Um primeiro passo poderia ser suavizar as promessas menos populares de seu programa, como a saída da União Europeia e do euro para voltar ao franco francês. A esperança de Le Pen é seduzir uma combinação de eleitores do setor mais duro dos Republicanos de Fillon e de simpatizantes da extrema esquerda que querem golpear o sistema.
Macron, por sua posição central no tabuleiro, pode ter mais facilidade para atrair tanto os eleitores da esquerda como os da direita. Contará com o aval de boa parte do establishment econômico e político, e do amplo espectro de eleitores que veem a FN como um partido tóxico, de viés quase fascista.

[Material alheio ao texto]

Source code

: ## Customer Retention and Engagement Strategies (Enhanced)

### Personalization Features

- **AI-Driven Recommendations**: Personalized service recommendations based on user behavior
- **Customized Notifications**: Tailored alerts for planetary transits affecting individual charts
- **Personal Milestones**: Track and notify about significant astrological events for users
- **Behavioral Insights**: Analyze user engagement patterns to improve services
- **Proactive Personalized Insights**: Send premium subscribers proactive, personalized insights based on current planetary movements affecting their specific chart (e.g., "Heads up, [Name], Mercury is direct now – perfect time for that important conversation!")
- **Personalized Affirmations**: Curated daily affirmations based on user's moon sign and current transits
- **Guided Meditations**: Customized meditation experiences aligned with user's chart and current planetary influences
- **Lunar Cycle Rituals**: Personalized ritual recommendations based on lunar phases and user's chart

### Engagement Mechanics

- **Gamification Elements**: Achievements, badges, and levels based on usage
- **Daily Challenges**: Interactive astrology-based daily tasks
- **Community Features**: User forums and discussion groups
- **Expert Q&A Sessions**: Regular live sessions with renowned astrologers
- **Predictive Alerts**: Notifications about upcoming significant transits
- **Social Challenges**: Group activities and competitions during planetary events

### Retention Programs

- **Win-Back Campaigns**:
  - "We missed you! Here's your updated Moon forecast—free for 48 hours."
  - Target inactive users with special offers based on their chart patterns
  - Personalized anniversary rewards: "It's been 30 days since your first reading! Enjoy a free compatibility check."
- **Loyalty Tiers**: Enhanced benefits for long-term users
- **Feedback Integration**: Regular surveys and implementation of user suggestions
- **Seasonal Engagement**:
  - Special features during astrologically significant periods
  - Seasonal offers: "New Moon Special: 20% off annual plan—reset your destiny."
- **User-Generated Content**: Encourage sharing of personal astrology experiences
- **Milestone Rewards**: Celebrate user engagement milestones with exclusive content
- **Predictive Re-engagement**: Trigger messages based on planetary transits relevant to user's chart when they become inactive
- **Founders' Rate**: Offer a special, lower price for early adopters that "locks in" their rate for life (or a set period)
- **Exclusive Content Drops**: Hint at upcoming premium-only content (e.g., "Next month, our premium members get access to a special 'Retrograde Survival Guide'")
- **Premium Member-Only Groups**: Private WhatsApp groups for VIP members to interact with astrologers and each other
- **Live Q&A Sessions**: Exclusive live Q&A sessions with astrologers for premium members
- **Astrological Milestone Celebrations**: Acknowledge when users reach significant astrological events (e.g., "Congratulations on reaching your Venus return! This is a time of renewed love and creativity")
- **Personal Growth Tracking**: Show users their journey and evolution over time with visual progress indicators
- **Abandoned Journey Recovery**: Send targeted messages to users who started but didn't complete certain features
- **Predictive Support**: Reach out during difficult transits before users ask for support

Se em 2002, quando Jean-Marie Le Pen passou por surpresa ao segundo turno, milhões de simpatizantes da esquerda votaram no direitista Jacques Chirac e deram a ele a vitória mais folgada da história da Quinta República, desta vez poderá ocorrer algo semelhante.
A final Macron-Le Pen representa, em todo caso, uma ruptura com o sistema e uma rejeição à classe política que governa o país há décadas, cada um com uma óptica distinta. Há um ano parecia que nestas eleições estariam se enfrentando figuras como o presidente François Hollande e seu antecessor, Nicolas Sarkozy. No fim, estas serão as eleições de troca da guarda na França.
Macron, que trabalhou no banco de investimentos Rotschild e foi ministro da Economia de Hollande, é um recém-chegado à cena política, um desconhecido do grande público até dois anos atrás que saltou todas as etapas exigidas de um aspirante presidencial. Sua vitória faria dele o presidente mais jovem da Quinta República. Ele representaria uma renovação geracional, um novo estilo. A vitória de um ex-banqueiro europeísta, favorável à globalização, liberal e apoiado pelo establishment de seu país obrigaria a revisar o “relato” sobre a onda populista nas sociedades ocidentais.
Apesar de o sobrenome Le Pen ser uma presença pública desde os anos cinquenta e contar com o apoio de milhões de franceses, Marine Le Pen foi excluída dos círculos do poder. Se ganhar, a troca da guarda seria o menos significativo. Com uma presidente favorável à saída da UE e do euro e ao fechamento das fronteiras à imigração, a França e a Europa entrariam em um terreno desconhecido.